Backing Up an IMAP Folder Tree?

Jason Weill asks: "After finishing up school, I'm transitioning away from my school-run IMAP e-mail account. During my time, I managed to save thousands of messages in dozens of subfolders in my 'Inbox' hierarchy. Pine lets me save an entire folder to a file easily. Mozilla creates a folder tree when I drag 'Inbox' into a local repository, but none of the messages in the subfolders are downloaded. Opera M2 assimilates all those messages into my collection, but it flattens them all into one giant mess. Are there any scripts or programs that can easily export an entire folder tree to files or import it into a local repository for an e-mail program?"

4 of 32 comments (clear)

  1. IMAP to IMAP by reaper20 · · Score: 2, Interesting

    I've done an IMAP to IMAP backup before with mozilla. Setup a new IMAP account in mozmail, and then do one huge drag and drop. It takes a while, but it works.

    Antother options, if you have a shell account and they setup maildirs in your /home, then all you really need to do is tarball that up.

  2. My personal solution: Squeak by RevAaron · · Score: 2, Interesting

    I came to a similar dillemma: I had amassed an amount of email which was pushing me over disk quota at my university. I could've deleted the email or my web page. Didn't sound like a good solution. The email wasn't critically important, but not worthless enough to just delete. But most of them also aren't so important that I need to read one of these old message too often. I was using pine on a Uni's Unix machine.

    I was long wanting to switch to the email client in Squeak, Celeste, as I spend most of my time in Squeak. I even telnet'd from it to access my email from within a client in Squeak.

    So, I setup Celeste to get my mail via POP. Had it download all my messages in my INBOX. Then, I downloaded the mail folders from the Solaris machine. Gzip and ftp. Celeste has the ability to import messages from Unix mailbox files. So I did that, into respective folders/categories. All done, less fuss than reading through the replies in this Ask Slashdot. :)

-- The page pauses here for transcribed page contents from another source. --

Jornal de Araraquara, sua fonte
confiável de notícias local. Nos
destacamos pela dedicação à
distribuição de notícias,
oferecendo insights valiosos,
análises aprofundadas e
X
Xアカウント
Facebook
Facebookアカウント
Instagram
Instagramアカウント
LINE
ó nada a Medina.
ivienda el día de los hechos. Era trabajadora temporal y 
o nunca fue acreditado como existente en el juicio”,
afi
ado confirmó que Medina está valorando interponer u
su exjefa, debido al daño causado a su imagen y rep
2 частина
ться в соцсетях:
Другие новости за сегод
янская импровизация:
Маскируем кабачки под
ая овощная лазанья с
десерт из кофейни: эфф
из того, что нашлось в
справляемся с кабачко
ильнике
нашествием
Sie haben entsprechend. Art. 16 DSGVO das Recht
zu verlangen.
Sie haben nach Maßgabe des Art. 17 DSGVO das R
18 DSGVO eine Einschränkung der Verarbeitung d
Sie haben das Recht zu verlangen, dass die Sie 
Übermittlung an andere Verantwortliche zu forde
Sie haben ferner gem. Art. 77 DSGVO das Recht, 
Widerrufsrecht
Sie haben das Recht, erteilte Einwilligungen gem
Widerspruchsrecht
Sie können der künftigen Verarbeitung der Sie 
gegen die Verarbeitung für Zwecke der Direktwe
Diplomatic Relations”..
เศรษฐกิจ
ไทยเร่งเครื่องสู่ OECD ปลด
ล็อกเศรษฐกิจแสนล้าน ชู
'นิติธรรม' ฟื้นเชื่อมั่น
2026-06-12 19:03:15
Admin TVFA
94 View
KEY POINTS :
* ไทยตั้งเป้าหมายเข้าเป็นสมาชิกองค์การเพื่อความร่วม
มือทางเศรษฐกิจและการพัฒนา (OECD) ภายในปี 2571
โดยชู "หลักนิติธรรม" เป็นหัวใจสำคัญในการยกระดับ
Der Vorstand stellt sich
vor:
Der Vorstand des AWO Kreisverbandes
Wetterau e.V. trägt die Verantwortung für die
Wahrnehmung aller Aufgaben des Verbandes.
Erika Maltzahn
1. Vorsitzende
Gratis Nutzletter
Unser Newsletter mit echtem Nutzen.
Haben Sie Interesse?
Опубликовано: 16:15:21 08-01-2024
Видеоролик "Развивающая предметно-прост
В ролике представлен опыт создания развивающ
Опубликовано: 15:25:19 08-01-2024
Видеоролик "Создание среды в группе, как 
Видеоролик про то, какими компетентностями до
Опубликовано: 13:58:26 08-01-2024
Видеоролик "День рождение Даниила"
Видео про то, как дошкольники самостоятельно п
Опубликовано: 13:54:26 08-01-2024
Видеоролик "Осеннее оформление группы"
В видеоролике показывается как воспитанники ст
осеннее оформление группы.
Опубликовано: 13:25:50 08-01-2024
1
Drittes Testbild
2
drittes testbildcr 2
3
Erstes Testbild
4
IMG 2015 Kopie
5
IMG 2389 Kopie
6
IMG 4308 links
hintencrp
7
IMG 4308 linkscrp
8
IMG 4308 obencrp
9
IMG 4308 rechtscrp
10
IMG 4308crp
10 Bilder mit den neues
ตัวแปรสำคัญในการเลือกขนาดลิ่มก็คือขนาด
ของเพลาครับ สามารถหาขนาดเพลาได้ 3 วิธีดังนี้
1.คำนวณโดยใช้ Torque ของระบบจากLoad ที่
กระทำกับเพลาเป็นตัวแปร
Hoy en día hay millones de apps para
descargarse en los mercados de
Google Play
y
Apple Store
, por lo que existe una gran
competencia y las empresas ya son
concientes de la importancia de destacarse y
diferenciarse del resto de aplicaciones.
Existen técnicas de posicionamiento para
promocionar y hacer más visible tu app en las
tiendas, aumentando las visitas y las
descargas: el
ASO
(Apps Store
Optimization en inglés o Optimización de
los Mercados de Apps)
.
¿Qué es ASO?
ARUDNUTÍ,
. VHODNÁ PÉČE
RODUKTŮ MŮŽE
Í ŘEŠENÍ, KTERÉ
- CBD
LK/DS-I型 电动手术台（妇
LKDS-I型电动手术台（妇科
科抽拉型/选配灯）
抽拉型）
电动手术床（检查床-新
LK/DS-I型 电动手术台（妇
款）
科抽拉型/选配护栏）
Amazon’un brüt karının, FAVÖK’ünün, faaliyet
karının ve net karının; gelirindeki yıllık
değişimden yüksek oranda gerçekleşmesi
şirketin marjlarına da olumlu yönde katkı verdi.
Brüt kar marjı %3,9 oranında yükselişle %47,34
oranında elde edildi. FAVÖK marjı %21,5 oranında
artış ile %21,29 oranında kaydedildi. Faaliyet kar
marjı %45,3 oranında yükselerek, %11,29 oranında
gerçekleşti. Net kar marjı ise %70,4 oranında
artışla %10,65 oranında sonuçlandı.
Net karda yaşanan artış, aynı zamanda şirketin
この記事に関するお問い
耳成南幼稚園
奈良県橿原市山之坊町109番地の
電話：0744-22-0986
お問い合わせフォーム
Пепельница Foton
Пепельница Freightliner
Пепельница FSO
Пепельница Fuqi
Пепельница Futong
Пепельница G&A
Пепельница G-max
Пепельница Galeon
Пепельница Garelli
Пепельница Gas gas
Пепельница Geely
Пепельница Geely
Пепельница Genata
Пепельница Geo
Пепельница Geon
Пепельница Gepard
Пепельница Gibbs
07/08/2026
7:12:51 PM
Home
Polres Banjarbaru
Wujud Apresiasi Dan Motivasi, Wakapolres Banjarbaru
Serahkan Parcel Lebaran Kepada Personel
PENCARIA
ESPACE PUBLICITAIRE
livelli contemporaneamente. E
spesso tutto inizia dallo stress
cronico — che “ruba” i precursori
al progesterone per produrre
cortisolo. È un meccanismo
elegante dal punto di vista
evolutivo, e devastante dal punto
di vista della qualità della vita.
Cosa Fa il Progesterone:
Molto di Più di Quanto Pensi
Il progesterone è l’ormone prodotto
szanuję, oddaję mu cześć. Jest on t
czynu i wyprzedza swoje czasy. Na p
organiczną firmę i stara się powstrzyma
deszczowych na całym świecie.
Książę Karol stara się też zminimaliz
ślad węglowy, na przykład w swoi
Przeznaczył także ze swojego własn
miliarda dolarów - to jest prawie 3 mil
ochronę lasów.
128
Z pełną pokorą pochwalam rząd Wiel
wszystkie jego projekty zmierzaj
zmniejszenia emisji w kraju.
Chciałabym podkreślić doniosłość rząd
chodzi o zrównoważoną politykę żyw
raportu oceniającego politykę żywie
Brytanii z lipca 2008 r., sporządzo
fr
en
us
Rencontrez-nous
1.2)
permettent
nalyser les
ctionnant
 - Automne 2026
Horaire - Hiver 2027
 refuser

    Most clients can read mbox format.

    If you can't get to your raw mbox files, it would be easy to write a script to pull out messages via IMAP, and then output them to Unix mbox format. Then import. I was working on a similar thing before figuring out I could simply download my mbox files. I had written most of a script that went to the mail server, iterated over each mail category and saved it to the mail database. Squeak provides a nice MailDB class for it's own mail database format, so it was less than a dozen lines of code.

    --

    Working toward a usable PDA environment in the spirit of Newton OS: Dynapad
  3. How about asking your mail admin? by Deagol · · Score: 3, Interesting
    As a mail admin, I've been contacted about this. I simply tar'ed up the tree and handed it to the user (so to speak -- I gave him a URL he could snarf it from his new location). He contacted his new mail admin and had him throw the files in place as-is.

    Of course, not all postmasters are that helpful :) But it never hurts to ask.

  4. use perl by mike_sucks · · Score: 2, Interesting

    While I never normally advocate the use of Perl for anything, I've had to do what you're looking for before, and I found the easiest way was to whip up a quick Perl script using libmail-imapclient-perl or libcyrus-imap-perl which recursively sucks your mail off the server.

    The advantages of doing this is that you can then save it into any format you want. I personally was using it to do a IMAP server to server copy, and it worked fantastically.

    If I still had the script, I'd post it, but it was many, many harddrives ago that I saw it last. :(

    /mike

    --
    -- "So, what's the deal with Auntie Gerschwitz et all?"